If the streetcar ran free from traffic, attracted the expected ridership, and produced a tremendous building boom on New York’s waterfront—raising property taxes so much that it paid for itself—it would be a worthy project. It would certainly be a better than several other regional proposals: The PATH extension to Newark, for example, or Governor Cuomo’s poorly considered plan to build an AirTrain to LaGuardia Airport.
Yet it’s likely New York City will end up paying, and the opportunity cost is large. With that kind of money, the city could vastly expand and improve its Select Bus Service routes, which serve hundreds of thousands of daily commuters. And why shouldn’t straphangers on the city’s busiest bus routes deserve the dignity of rail? As Ben Fried writes on Streetsblog, there are seven distinct areas of Brooklyn and Queens with higher population densities than San Francisco that are more than a half-mile (and sometimes much further) from a subway. The East River waterfront isn’t among them.
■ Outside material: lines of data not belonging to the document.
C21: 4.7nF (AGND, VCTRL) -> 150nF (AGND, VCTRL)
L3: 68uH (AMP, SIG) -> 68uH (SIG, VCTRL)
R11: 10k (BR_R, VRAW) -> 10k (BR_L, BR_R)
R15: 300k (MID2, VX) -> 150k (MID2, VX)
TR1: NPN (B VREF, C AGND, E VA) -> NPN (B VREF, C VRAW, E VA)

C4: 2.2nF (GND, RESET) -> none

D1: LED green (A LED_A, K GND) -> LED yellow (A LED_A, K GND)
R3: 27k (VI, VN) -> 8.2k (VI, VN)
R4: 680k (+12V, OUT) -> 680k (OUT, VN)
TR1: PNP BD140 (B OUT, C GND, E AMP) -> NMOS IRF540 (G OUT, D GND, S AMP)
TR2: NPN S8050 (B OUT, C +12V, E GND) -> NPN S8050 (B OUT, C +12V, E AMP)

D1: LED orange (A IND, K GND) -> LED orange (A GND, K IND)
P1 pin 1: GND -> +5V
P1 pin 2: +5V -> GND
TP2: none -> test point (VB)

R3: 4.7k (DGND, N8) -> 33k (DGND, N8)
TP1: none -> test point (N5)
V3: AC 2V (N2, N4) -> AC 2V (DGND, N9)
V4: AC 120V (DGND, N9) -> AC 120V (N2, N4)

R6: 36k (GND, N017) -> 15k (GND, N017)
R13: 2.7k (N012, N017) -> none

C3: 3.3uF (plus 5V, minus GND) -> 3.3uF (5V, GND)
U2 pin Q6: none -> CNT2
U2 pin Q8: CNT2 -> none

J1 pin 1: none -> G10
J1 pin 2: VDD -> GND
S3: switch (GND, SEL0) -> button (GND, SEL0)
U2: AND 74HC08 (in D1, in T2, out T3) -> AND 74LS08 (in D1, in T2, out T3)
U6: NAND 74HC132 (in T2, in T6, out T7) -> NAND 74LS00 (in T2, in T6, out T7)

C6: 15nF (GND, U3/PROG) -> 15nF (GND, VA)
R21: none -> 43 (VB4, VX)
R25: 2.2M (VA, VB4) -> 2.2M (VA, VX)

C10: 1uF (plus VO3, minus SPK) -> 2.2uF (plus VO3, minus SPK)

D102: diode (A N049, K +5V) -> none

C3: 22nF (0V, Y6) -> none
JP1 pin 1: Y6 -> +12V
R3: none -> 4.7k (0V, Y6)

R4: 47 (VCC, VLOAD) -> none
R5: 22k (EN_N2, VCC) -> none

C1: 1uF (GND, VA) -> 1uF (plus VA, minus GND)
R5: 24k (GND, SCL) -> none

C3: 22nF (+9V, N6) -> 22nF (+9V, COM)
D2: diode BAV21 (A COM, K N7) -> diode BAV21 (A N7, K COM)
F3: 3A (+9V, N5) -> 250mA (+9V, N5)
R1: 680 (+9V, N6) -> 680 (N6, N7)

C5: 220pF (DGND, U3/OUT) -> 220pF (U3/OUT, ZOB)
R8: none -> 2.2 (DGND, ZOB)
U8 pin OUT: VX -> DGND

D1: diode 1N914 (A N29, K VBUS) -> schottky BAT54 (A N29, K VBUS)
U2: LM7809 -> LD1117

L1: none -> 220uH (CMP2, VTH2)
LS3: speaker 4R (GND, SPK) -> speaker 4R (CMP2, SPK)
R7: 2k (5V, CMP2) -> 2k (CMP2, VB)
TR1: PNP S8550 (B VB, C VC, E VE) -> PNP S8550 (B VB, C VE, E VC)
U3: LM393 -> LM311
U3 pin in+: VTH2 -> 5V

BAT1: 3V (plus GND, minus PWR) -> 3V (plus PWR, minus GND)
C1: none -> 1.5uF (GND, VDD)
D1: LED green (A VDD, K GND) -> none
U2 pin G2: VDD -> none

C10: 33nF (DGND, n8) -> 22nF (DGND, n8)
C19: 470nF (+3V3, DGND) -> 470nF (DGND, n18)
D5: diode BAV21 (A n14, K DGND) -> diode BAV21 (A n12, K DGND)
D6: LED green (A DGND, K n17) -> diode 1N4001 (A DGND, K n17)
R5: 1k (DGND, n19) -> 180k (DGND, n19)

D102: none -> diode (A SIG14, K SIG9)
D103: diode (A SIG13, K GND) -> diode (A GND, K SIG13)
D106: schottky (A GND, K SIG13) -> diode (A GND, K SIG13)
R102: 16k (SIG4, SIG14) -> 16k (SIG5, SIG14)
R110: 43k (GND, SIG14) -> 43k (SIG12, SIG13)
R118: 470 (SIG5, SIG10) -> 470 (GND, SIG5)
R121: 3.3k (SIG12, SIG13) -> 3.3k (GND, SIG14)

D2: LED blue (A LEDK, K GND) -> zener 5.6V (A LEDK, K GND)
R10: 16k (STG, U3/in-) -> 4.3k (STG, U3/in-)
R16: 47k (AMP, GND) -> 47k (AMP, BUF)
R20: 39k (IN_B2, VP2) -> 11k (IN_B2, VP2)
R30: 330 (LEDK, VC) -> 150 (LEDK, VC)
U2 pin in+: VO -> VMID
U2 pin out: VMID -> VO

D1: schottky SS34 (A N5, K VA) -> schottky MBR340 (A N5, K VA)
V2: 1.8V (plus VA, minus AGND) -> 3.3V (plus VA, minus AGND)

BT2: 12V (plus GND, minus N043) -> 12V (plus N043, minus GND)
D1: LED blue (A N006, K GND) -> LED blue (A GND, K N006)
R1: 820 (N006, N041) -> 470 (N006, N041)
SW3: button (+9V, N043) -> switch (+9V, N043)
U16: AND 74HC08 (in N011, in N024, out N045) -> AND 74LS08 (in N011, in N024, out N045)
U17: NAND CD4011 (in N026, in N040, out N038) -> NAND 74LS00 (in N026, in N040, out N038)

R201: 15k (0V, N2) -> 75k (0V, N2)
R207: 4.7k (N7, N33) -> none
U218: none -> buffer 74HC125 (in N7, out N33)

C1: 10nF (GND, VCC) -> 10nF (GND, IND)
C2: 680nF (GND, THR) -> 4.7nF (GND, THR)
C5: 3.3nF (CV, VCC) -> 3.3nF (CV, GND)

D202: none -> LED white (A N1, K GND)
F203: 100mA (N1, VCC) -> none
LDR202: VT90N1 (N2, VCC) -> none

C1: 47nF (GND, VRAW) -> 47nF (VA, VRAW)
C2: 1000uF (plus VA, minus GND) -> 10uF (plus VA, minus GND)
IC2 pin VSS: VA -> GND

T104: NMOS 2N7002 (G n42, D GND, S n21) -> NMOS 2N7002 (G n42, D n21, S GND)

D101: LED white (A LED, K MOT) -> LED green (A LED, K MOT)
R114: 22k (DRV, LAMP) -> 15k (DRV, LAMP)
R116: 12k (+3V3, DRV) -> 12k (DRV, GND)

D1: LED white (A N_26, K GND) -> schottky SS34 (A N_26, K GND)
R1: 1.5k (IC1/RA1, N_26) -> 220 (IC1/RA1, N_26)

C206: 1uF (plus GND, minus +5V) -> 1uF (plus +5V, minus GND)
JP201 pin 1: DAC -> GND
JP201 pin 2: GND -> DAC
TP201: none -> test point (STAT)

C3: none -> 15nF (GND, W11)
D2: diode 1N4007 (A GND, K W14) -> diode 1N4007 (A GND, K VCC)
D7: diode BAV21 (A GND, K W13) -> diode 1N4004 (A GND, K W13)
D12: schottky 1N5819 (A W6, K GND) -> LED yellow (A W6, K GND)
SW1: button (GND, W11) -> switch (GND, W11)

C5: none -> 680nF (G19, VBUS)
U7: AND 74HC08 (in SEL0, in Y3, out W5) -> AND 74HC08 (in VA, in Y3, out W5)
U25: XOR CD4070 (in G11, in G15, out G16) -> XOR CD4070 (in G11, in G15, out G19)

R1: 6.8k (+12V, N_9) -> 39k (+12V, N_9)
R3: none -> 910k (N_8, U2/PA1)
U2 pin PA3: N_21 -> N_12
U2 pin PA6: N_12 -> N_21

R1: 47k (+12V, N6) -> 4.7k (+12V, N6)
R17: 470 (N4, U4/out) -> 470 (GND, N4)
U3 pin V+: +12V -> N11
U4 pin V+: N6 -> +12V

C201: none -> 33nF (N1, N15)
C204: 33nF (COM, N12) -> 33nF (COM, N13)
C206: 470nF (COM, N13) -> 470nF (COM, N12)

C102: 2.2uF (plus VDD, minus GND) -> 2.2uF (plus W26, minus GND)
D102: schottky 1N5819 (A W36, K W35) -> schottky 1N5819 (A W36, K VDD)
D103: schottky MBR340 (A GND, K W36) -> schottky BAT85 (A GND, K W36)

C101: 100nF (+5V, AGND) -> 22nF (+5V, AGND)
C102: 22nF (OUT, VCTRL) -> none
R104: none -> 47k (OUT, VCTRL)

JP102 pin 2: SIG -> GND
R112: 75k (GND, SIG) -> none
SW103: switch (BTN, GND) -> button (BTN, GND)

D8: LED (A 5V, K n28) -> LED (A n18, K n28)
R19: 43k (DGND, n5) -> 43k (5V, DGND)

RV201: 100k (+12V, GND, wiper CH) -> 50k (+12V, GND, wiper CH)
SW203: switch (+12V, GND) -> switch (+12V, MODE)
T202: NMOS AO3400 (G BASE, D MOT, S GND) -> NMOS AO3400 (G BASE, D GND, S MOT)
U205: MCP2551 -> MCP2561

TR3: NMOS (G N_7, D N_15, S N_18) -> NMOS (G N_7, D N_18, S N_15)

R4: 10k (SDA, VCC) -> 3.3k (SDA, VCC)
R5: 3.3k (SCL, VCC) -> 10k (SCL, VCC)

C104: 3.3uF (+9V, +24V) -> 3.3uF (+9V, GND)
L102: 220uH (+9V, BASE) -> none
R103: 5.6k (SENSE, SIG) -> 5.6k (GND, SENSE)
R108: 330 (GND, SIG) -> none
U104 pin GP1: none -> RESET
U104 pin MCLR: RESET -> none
It feels petty to decry a transit project on the grounds that there is still so much else to do. That perfectionism can be reductive, because flawed projects are often better than no project at all. But that shouldn’t be the choice we have to make, because there are better ideas out there—and hundreds of thousands of desperate commuters, none of them hypothetical or projected, that could use the help.
The streetcar will sap de Blasio’s financial and political strength to support a Utica Avenue subway extension. And it all but precludes the possibility of him pushing for a far more worthy, and more equitable, Brooklyn-Queens transit project: the Tri-Borough RX. The tracks are there. The riders are there. The subway connections are there.
And nobody along its route, which arcs from the Brooklyn Army Terminal through Brooklyn College, Broadway Junction, Ridgewood, and Jackson Heights, will be taking a ferry to work anytime soon.